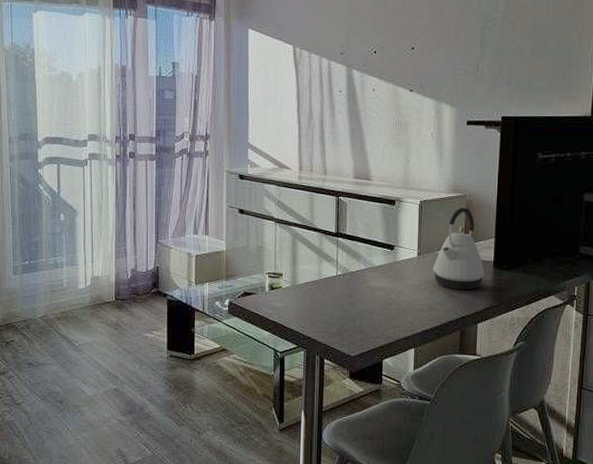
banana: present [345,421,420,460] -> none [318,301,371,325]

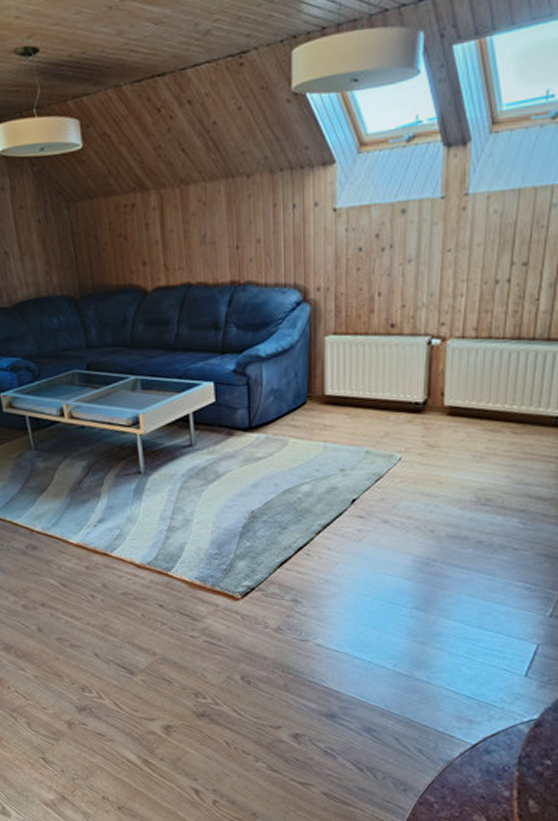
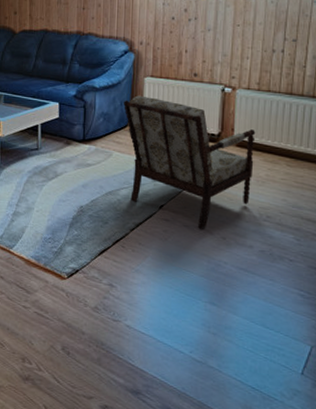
armchair: none [299,361,472,523] -> present [123,95,256,229]

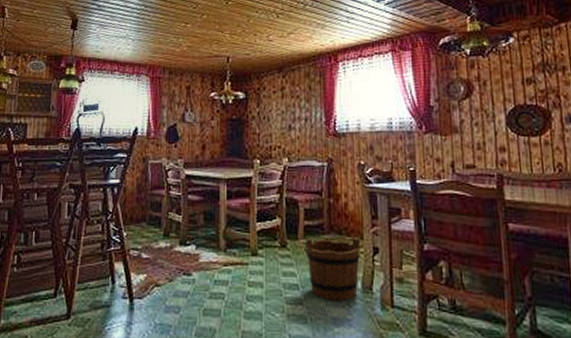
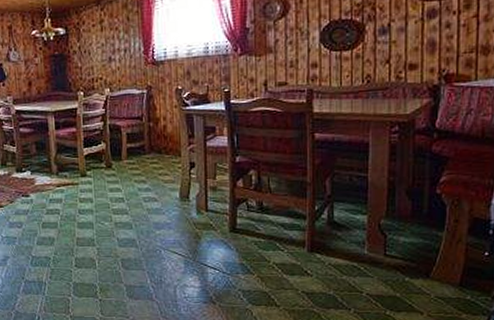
bucket: present [304,236,361,301] -> none [128,154,179,209]

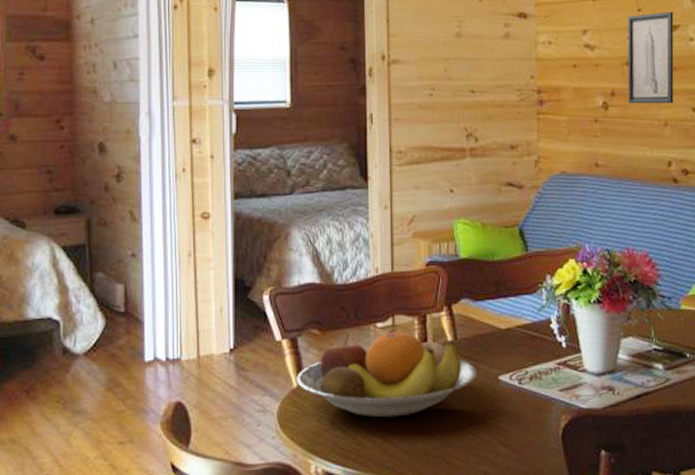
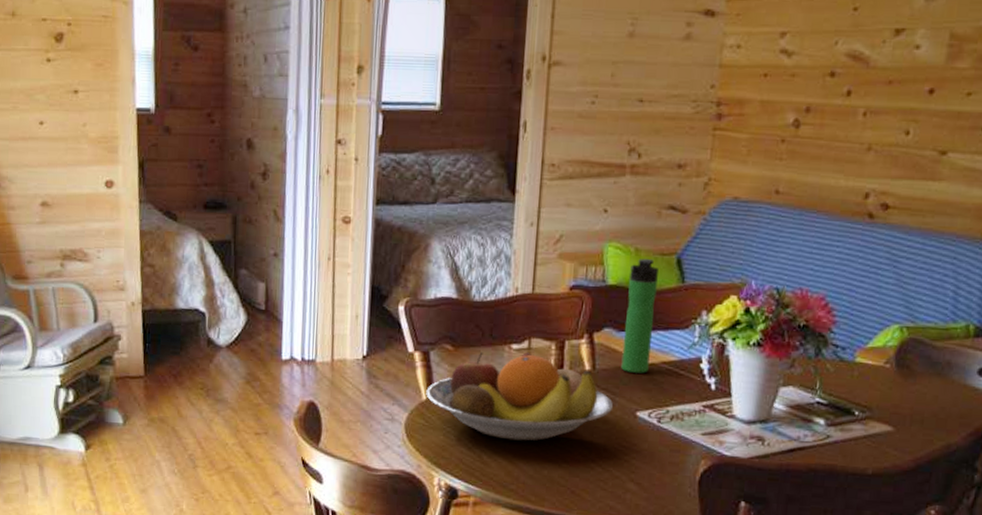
bottle: none [479,232,506,339] -> present [621,259,658,373]
wall art: present [627,12,674,104] -> none [825,12,899,125]

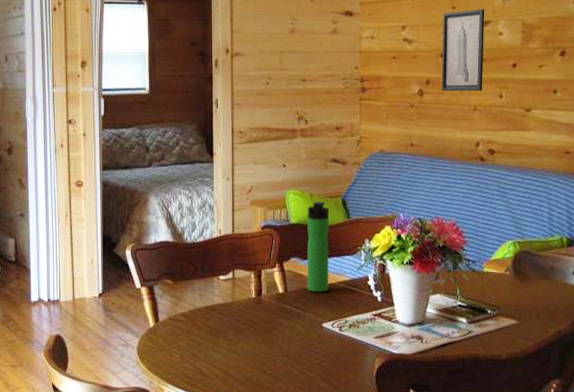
fruit bowl: present [426,352,614,441] -> none [153,282,304,354]
wall art: none [825,12,899,125] -> present [441,9,485,91]

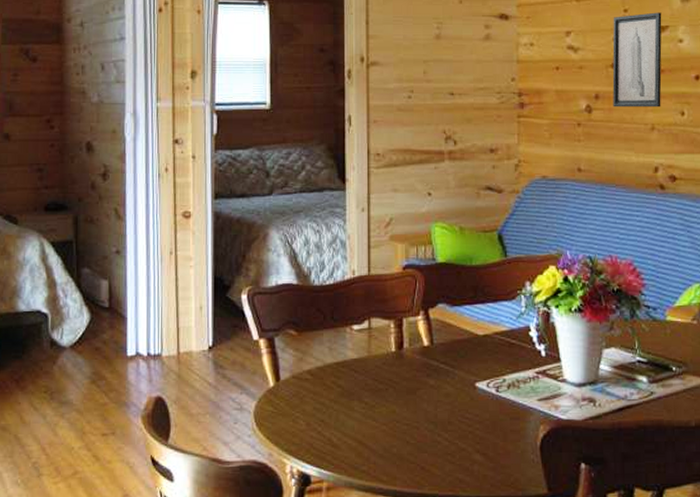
bottle: present [307,202,329,292] -> none [456,237,483,345]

* Exercise aim
Please copy out each line in the entries that mentions the string "wall".

* Exercise output
wall art: present [627,12,674,104] -> none [825,12,899,125]
wall art: none [825,12,899,125] -> present [441,9,485,91]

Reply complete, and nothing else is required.